This exercise asks for every line of the material that contains the word "down".

# # # #

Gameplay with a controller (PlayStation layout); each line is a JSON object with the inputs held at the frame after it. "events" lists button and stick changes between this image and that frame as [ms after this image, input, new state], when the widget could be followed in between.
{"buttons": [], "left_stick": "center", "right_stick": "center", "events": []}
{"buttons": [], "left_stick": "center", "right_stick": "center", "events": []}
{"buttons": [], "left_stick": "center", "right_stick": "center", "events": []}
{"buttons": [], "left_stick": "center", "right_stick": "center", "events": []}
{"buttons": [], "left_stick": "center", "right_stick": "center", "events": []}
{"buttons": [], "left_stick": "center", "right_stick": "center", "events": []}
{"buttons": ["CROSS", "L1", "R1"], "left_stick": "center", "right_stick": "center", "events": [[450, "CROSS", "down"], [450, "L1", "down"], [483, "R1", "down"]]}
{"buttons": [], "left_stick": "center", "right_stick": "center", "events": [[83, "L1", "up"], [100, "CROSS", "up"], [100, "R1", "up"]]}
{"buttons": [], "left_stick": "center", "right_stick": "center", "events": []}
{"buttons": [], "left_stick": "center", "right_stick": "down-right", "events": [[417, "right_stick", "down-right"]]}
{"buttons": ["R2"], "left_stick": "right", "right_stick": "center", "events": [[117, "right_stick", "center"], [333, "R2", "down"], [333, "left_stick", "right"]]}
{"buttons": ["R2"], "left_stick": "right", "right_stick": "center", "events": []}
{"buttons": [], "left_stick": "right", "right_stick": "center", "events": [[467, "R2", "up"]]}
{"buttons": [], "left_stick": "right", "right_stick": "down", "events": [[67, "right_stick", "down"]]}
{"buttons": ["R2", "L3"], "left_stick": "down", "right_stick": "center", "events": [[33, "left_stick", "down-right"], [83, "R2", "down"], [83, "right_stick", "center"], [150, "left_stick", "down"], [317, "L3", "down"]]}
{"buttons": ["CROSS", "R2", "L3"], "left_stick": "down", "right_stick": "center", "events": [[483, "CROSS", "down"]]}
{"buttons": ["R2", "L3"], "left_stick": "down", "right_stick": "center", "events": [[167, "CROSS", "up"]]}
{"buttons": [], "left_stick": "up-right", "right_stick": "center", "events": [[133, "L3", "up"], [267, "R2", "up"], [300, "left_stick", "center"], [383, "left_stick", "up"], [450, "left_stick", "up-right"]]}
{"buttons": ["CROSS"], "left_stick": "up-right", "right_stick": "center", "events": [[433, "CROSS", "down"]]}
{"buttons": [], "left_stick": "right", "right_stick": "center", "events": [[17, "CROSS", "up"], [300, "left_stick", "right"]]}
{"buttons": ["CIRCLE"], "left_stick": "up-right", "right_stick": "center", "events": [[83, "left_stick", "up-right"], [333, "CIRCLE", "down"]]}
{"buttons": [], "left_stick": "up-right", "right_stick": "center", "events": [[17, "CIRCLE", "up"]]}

# # # #

Written reply:
{"buttons": ["CROSS", "L1", "R1"], "left_stick": "center", "right_stick": "center", "events": [[450, "CROSS", "down"], [450, "L1", "down"], [483, "R1", "down"]]}
{"buttons": [], "left_stick": "center", "right_stick": "down-right", "events": [[417, "right_stick", "down-right"]]}
{"buttons": ["R2"], "left_stick": "right", "right_stick": "center", "events": [[117, "right_stick", "center"], [333, "R2", "down"], [333, "left_stick", "right"]]}
{"buttons": [], "left_stick": "right", "right_stick": "down", "events": [[67, "right_stick", "down"]]}
{"buttons": ["R2", "L3"], "left_stick": "down", "right_stick": "center", "events": [[33, "left_stick", "down-right"], [83, "R2", "down"], [83, "right_stick", "center"], [150, "left_stick", "down"], [317, "L3", "down"]]}
{"buttons": ["CROSS", "R2", "L3"], "left_stick": "down", "right_stick": "center", "events": [[483, "CROSS", "down"]]}
{"buttons": ["R2", "L3"], "left_stick": "down", "right_stick": "center", "events": [[167, "CROSS", "up"]]}
{"buttons": ["CROSS"], "left_stick": "up-right", "right_stick": "center", "events": [[433, "CROSS", "down"]]}
{"buttons": ["CIRCLE"], "left_stick": "up-right", "right_stick": "center", "events": [[83, "left_stick", "up-right"], [333, "CIRCLE", "down"]]}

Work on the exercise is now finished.